Each word in the data below should be copied exactly; the images should not.

- **STORED DATA**
= = = = =

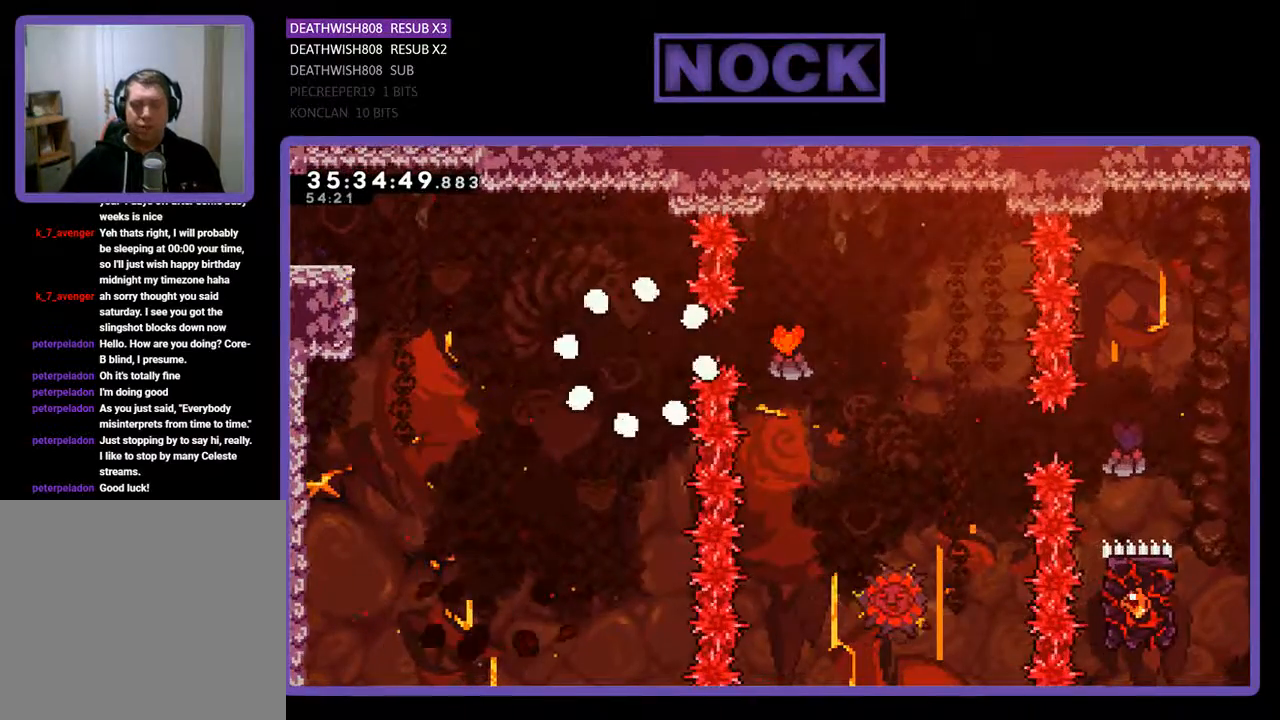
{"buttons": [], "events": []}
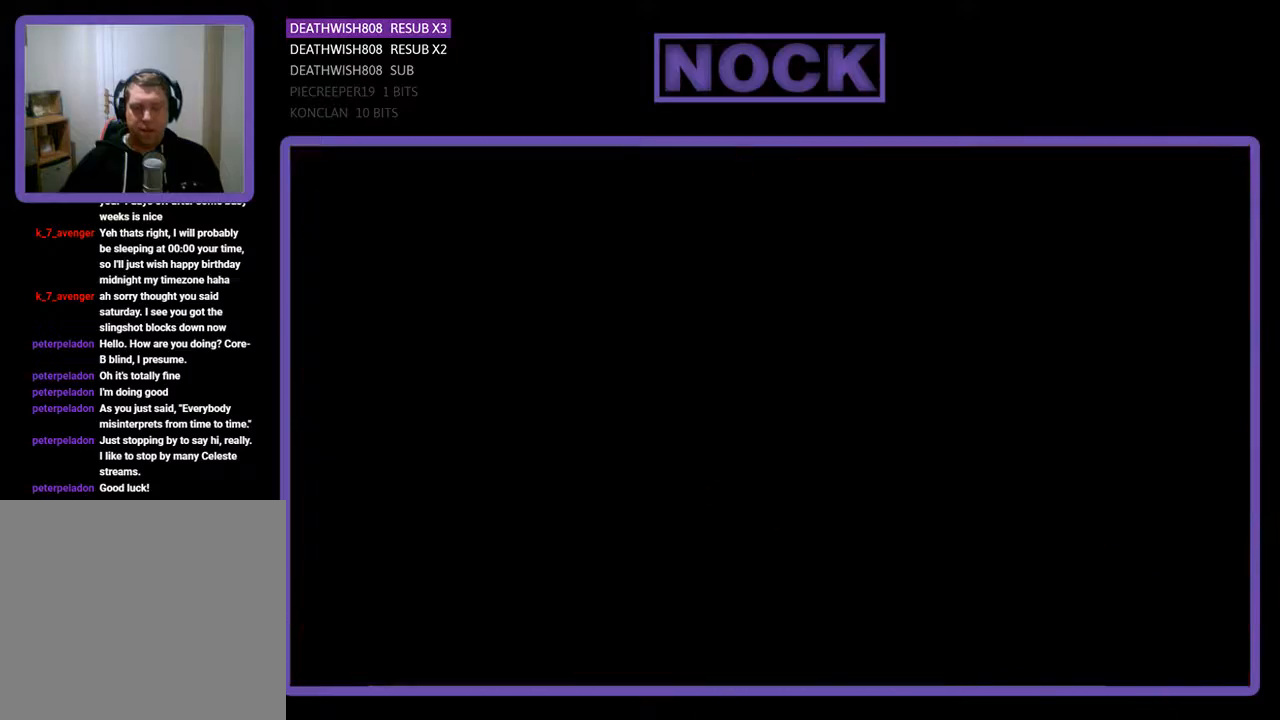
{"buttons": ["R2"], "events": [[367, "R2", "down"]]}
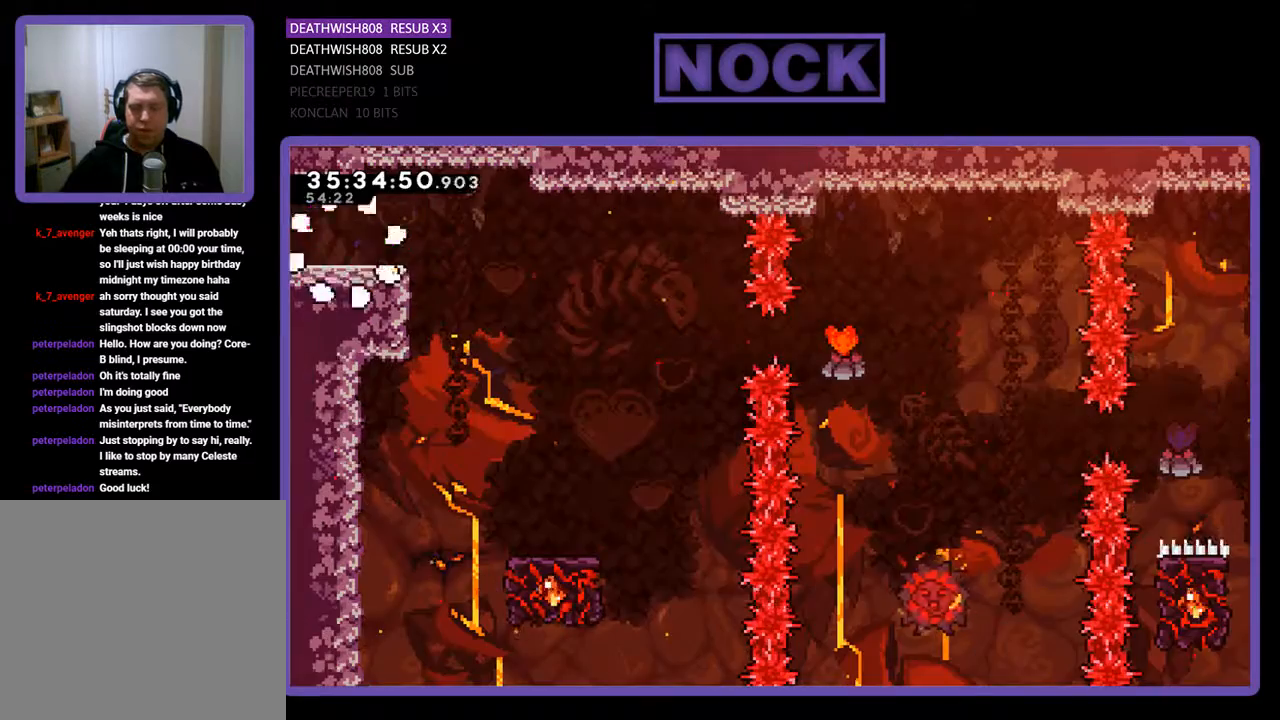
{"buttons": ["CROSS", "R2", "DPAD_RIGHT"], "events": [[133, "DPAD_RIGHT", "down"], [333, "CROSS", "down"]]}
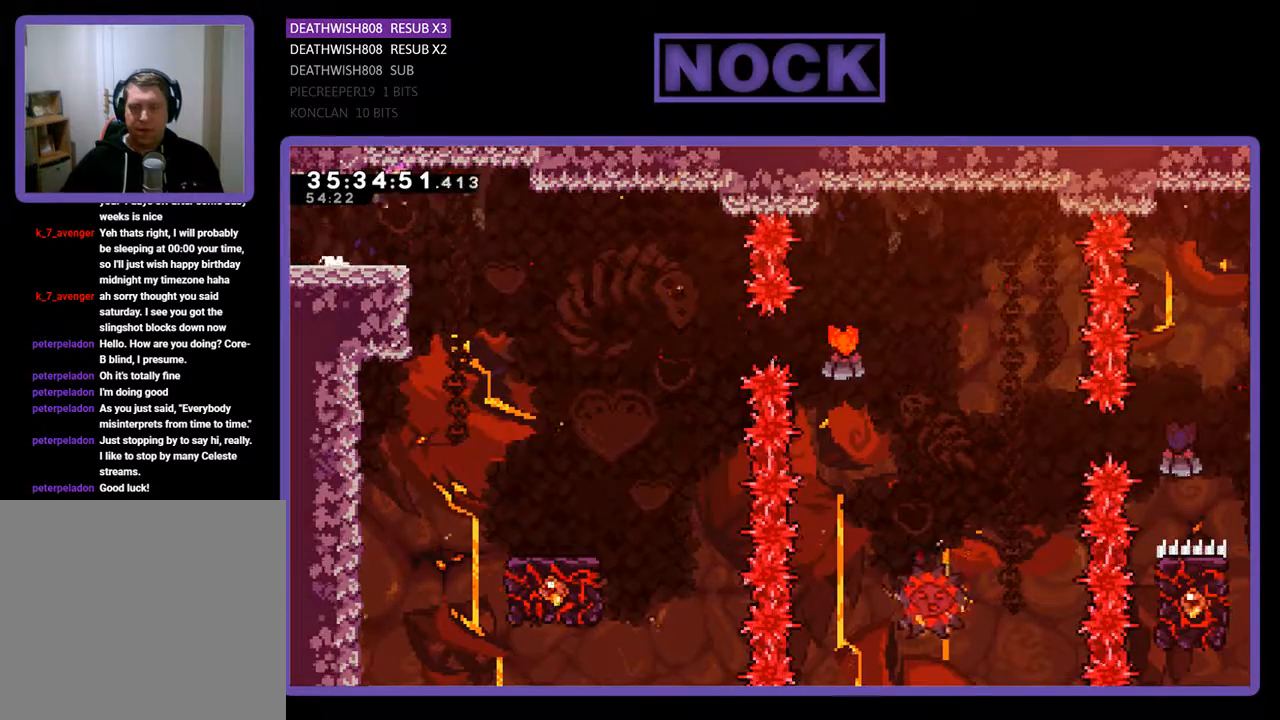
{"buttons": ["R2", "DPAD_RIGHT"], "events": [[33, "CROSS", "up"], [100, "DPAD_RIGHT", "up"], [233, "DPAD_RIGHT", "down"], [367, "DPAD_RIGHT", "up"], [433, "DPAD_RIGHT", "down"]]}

= = = = =

- **EXPECTED ANSWER**
{"buttons": [], "events": []}
{"buttons": ["R2"], "events": [[367, "R2", "down"]]}
{"buttons": ["CROSS", "R2", "DPAD_RIGHT"], "events": [[133, "DPAD_RIGHT", "down"], [333, "CROSS", "down"]]}
{"buttons": ["R2", "DPAD_RIGHT"], "events": [[33, "CROSS", "up"], [100, "DPAD_RIGHT", "up"], [233, "DPAD_RIGHT", "down"], [367, "DPAD_RIGHT", "up"], [433, "DPAD_RIGHT", "down"]]}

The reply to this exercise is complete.